You are viewing a plain text version of this content. The canonical link for it is here.
Posted to dev@mahout.apache.org by deneche abdelhakim <ad...@gmail.com> on 2010/10/14 17:34:09 UTC

Re: about Random Forests

Hey Andrey,

Thank you very much for the dataset, this will really help me fixing
this bug. I'm downloading it right now and I will see if I can
reproduce the problem.

As you said, the depth limit is a nice feature to have. I will create
to JIRA issues: one for the depth limit (should not be too difficult
to implement), the other for the infinite recursion bug.

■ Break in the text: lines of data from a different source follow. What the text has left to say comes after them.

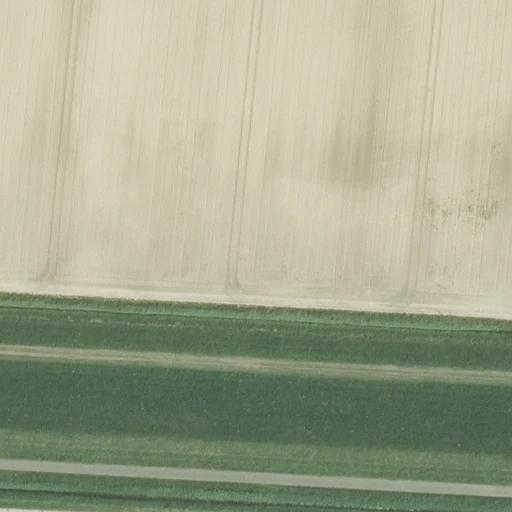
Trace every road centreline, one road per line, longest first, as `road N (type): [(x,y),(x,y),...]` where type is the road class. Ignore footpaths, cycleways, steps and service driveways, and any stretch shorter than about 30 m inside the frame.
road 1 (track): [(0,351),(511,379)]
road 2 (unclassified): [(511,494),(0,466)]
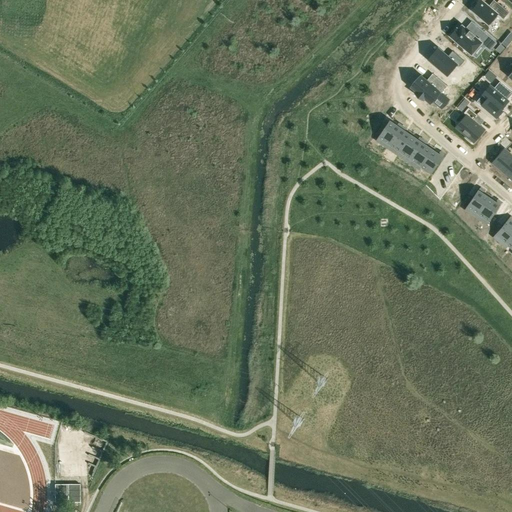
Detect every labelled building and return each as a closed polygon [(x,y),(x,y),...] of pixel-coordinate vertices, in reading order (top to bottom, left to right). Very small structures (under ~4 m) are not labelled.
[(476,5),(472,10),(490,25),(499,15),(504,19),(509,12),(497,2),(491,8),(482,0),(478,0),(475,4),(476,5)] [(457,28),(451,36),(472,54),(482,43),(490,50),(497,42),(474,23),(468,30),(462,25),(459,30),(457,28)] [(442,48),(431,61),(454,80),(464,68),(442,48)] [(421,75),(411,87),(416,91),(415,93),(423,100),(425,98),(430,103),(432,101),(442,108),(449,99),(441,93),(447,86),(437,77),(431,84),(428,81),(421,75)] [(490,85),(477,101),(497,117),(503,110),(502,109),(509,101),(507,100),(511,93),(511,91),(500,81),(494,88),(490,85)] [(467,115),(456,127),(467,136),(466,138),(471,142),(472,141),(474,142),(485,130),(480,125),(474,120),(478,115),(469,107),(464,113),(467,115)] [(390,121),(377,140),(388,148),(403,125),(399,123),(397,125),(390,121)] [(403,125),(388,148),(398,155),(411,135),(405,131),(407,128),(403,125)] [(411,135),(398,155),(409,162),(424,140),(420,137),(418,139),(411,135)] [(424,140),(409,162),(419,169),(421,166),(432,149),(426,145),(427,142),(424,140)] [(432,149),(421,166),(432,173),(445,154),(440,151),(439,153),(432,149)] [(511,155),(504,149),(493,162),(511,177),(511,175),(511,155)] [(480,187),(465,210),(476,217),(490,197),(483,193),(485,190),(480,187)] [(490,197),(476,217),(487,224),(502,202),(498,199),(496,202),(490,197)] [(511,216),(494,237),(504,246),(507,243),(511,236),(511,216)] [(80,502),(80,488),(80,484),(61,484),(54,484),(55,502),(70,502),(80,502)]
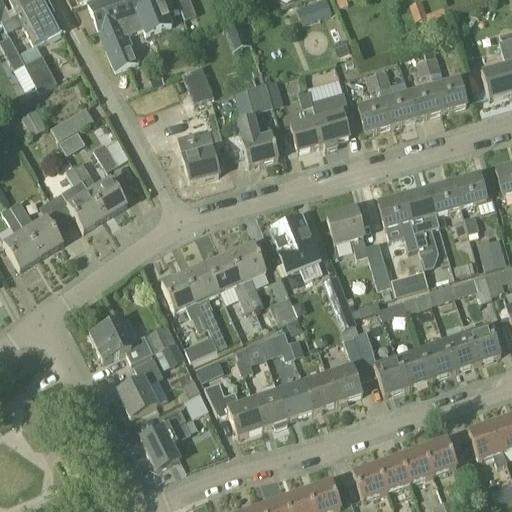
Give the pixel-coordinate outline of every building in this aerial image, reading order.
[(42,0),(6,0),(16,18),(45,4),(42,0)] [(77,0),(81,10),(104,1),(103,0),(77,0)] [(111,0),(88,9),(98,37),(139,22),(134,10),(159,0),(111,0)] [(139,22),(98,37),(114,77),(138,68),(127,41),(143,35),(146,42),(172,32),(159,0),(134,10),(139,22)] [(175,0),(165,0),(170,26),(194,22),(191,1),(176,4),(175,0)] [(347,0),(337,0),(335,1),(338,12),(350,9),(347,0)] [(325,3),(296,15),(302,30),(331,19),(325,3)] [(17,19),(2,26),(7,38),(22,30),(33,52),(36,50),(62,37),(45,4),(16,18),(17,19)] [(421,6),(409,11),(414,27),(427,23),(421,6)] [(503,61),(478,67),(480,77),(489,106),(511,99),(511,36),(499,40),(501,46),(499,47),(503,61)] [(9,42),(0,46),(0,49),(14,76),(24,71),(9,42)] [(345,45),(335,49),(340,62),(350,58),(345,45)] [(42,61),(24,71),(39,99),(57,90),(42,61)] [(426,66),(430,81),(440,78),(436,63),(426,66)] [(419,83),(430,81),(426,66),(415,69),(419,83)] [(181,80),(193,111),(193,112),(214,103),(201,72),(181,80)] [(375,80),(379,95),(390,92),(386,77),(375,80)] [(158,79),(148,84),(151,93),(162,88),(158,79)] [(379,95),(375,80),(364,83),(369,98),(379,95)] [(458,84),(433,91),(441,118),(466,111),(458,84)] [(272,114),(266,90),(246,96),(253,120),(272,114)] [(433,91),(408,98),(415,125),(441,118),(433,91)] [(297,100),(301,116),(299,116),(302,128),(290,131),(297,159),(323,151),(311,107),(308,98),(297,100)] [(408,98),(382,105),(390,132),(415,125),(408,98)] [(343,99),(311,107),(323,151),(349,144),(343,123),(349,121),(343,99)] [(365,140),(390,132),(382,105),(357,112),(365,140)] [(85,112),(50,132),(66,160),(85,149),(77,136),(93,126),(85,112)] [(37,113),(21,122),(32,141),(47,132),(37,113)] [(254,124),(238,129),(243,148),(241,149),(248,173),(278,164),(271,140),(269,132),(258,136),(254,124)] [(177,143),(182,162),(181,162),(189,189),(218,181),(211,155),(215,154),(210,137),(199,140),(198,137),(182,142),(177,143)] [(104,150),(93,157),(106,178),(117,171),(104,150)] [(88,197),(104,224),(126,211),(116,194),(110,184),(97,192),(82,167),(73,173),(88,197)] [(511,199),(511,170),(495,175),(503,202),(511,199)] [(83,238),(104,224),(88,197),(73,173),(65,178),(79,203),(66,210),(72,221),(83,238)] [(478,179),(453,187),(461,214),(477,209),(480,221),(495,217),(491,205),(486,207),(478,179)] [(453,187),(428,194),(436,221),(461,214),(453,187)] [(428,194),(403,201),(411,228),(414,240),(431,235),(439,233),(436,221),(428,194)] [(385,235),(399,231),(407,258),(418,254),(414,240),(411,228),(403,201),(378,208),(385,235)] [(10,213),(24,236),(40,263),(62,250),(52,233),(46,223),(34,230),(20,208),(10,213)] [(15,242),(2,250),(19,277),(40,263),(24,236),(10,213),(1,218),(15,242)] [(334,251),(351,246),(356,265),(368,262),(362,243),(363,243),(355,214),(326,222),(334,251)] [(286,279),(300,273),(304,282),(320,275),(317,266),(319,266),(310,243),(309,244),(301,223),(269,236),(278,256),(277,257),(286,279)] [(475,223),(464,226),(468,240),(478,237),(475,223)] [(464,226),(453,228),(457,243),(468,240),(464,226)] [(431,235),(414,240),(418,254),(421,263),(438,259),(431,235)] [(253,249),(230,260),(242,288),(255,317),(264,313),(251,285),(266,278),(253,249)] [(501,249),(478,255),(484,276),(507,271),(501,249)] [(392,287),(409,282),(402,258),(385,263),(392,287)] [(242,288),(230,260),(207,270),(220,298),(234,292),(246,320),(255,317),(242,288)] [(382,262),(368,266),(378,298),(391,294),(382,262)] [(471,269),(453,273),(456,285),(474,280),(471,269)] [(219,332),(207,304),(220,298),(207,270),(184,280),(197,309),(209,336),(219,332)] [(511,274),(498,279),(502,290),(511,286),(511,274)] [(496,278),(484,282),(491,305),(503,301),(496,278)] [(184,280),(161,290),(173,319),(188,313),(200,340),(209,336),(197,309),(184,280)] [(337,282),(323,288),(341,337),(342,337),(345,345),(352,342),(352,339),(357,337),(356,331),(337,282)] [(484,282),(451,293),(455,305),(474,299),(478,312),(492,307),(491,305),(484,282)] [(411,299),(406,283),(390,287),(395,304),(411,299)] [(455,305),(451,293),(430,299),(434,311),(455,305)] [(427,300),(403,308),(407,319),(407,316),(410,315),(411,318),(431,312),(427,300)] [(289,304),(269,313),(278,333),(298,325),(289,304)] [(407,319),(403,308),(384,314),(388,326),(407,319)] [(380,315),(360,321),(364,332),(383,327),(380,315)] [(88,340),(102,369),(125,358),(131,370),(152,360),(151,357),(156,354),(157,357),(176,348),(168,330),(144,342),(128,350),(116,326),(88,340)] [(298,326),(287,331),(292,343),(303,338),(298,326)] [(463,332),(466,340),(467,339),(477,369),(501,361),(490,331),(476,336),(473,329),(463,332)] [(377,370),(374,360),(366,337),(352,342),(352,343),(353,342),(353,345),(366,382),(375,378),(383,402),(407,394),(408,393),(397,363),(377,370)] [(466,340),(443,347),(454,377),(477,369),(467,339),(466,340)] [(317,341),(315,346),(316,350),(320,352),(325,351),(327,347),(326,342),(321,340),(317,341)] [(211,344),(200,348),(206,361),(217,356),(211,344)] [(362,401),(358,389),(368,386),(366,382),(353,345),(344,348),(349,364),(352,371),(326,380),(337,409),(362,401)] [(443,347),(420,356),(430,385),(454,377),(443,347)] [(293,364),(288,349),(279,352),(285,367),(293,364)] [(182,365),(175,351),(162,357),(169,371),(182,365)] [(244,355),(236,358),(244,381),(252,378),(244,355)] [(420,356),(397,363),(408,393),(430,385),(420,356)] [(153,365),(134,374),(139,386),(116,397),(130,425),(157,411),(147,391),(162,384),(153,365)] [(206,372),(196,377),(202,389),(211,384),(206,372)] [(326,380),(302,388),(312,418),(337,409),(326,380)] [(302,388),(277,397),(287,426),(312,418),(302,388)] [(236,444),(262,435),(252,405),(239,410),(235,398),(224,402),(219,389),(205,394),(218,423),(228,419),(236,444)] [(277,397),(252,405),(262,435),(287,426),(277,397)] [(207,417),(199,400),(185,407),(193,424),(207,417)] [(165,431),(139,444),(156,477),(179,465),(171,450),(189,441),(183,429),(185,428),(179,416),(162,424),(164,429),(165,431)] [(511,421),(491,429),(502,459),(511,454),(511,421)] [(506,470),(502,459),(491,429),(468,437),(478,467),(492,462),(496,473),(506,470)] [(446,445),(422,453),(432,481),(456,473),(446,445)] [(422,453),(399,462),(409,490),(432,481),(422,453)] [(399,462),(375,470),(385,498),(409,490),(399,462)] [(385,498),(375,470),(352,479),(362,506),(385,498)] [(339,511),(330,486),(307,495),(313,511),(339,511)] [(511,502),(511,490),(492,498),(496,508),(511,502)] [(313,511),(307,495),(284,503),(286,511),(313,511)] [(286,511),(284,503),(260,511),(286,511)]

Thanks again Andrey for your feedback and ideas

Deneche

On Wed, Oct 13, 2010 at 11:53 PM, Andrey Gusev <an...@gmail.com> wrote:
> Hey Deneche,
> Thanks for looking into the problem. I am glad I can help you guys fine-tune
> the implementation. Attached is one random-bag of data (sampled with
> replacement so there are duplicates there). Using m=2, this will cause the
> problem I described. It is csv, with the last value, an integer,
> representing the label. All features are numeric. When the
> infinite recursion happens we have 4 instances (2 copies of two unique
> instances) and loSubset is always empty while the hiSubset has all 4
> elements.
> Let me know if you can reproduce it. Another thought - having a limit might
> be a nice feature without trying to solve the infinite recursion problem (I
> agree that it's a bit of a hack if it used to solve the recursion problem).
> For example by setting relatively low limit, some form of over-fitting can
> be prevented. By default the builder may have no limit. What do you think?
> Andrey
>
> On Wed, Oct 13, 2010 at 7:21 AM, deneche abdelhakim <ad...@gmail.com>
> wrote:
>>
>> Hi Andrey,
>>
>> Ted relayed your problem with infinite recursion in Random Forests.
>> I'm the guy working on Random Forests and I wanted to thank you for
>> identifying this Bug and proposing a solution.
>> I never encountered this bug before. From your description, this
>> problem seems to be related to Numerical attributes. If you could send
>> me some dataset that makes the bug appear, I could make sure the fix I
>> add really solves the problem. And I have and idea that could probably
>> solve this problem without setting a limit on the depth of the trees,
>> but again I need some dataset to work with.
>>
>> Thanks again for using Mahout Airlines =P
>
>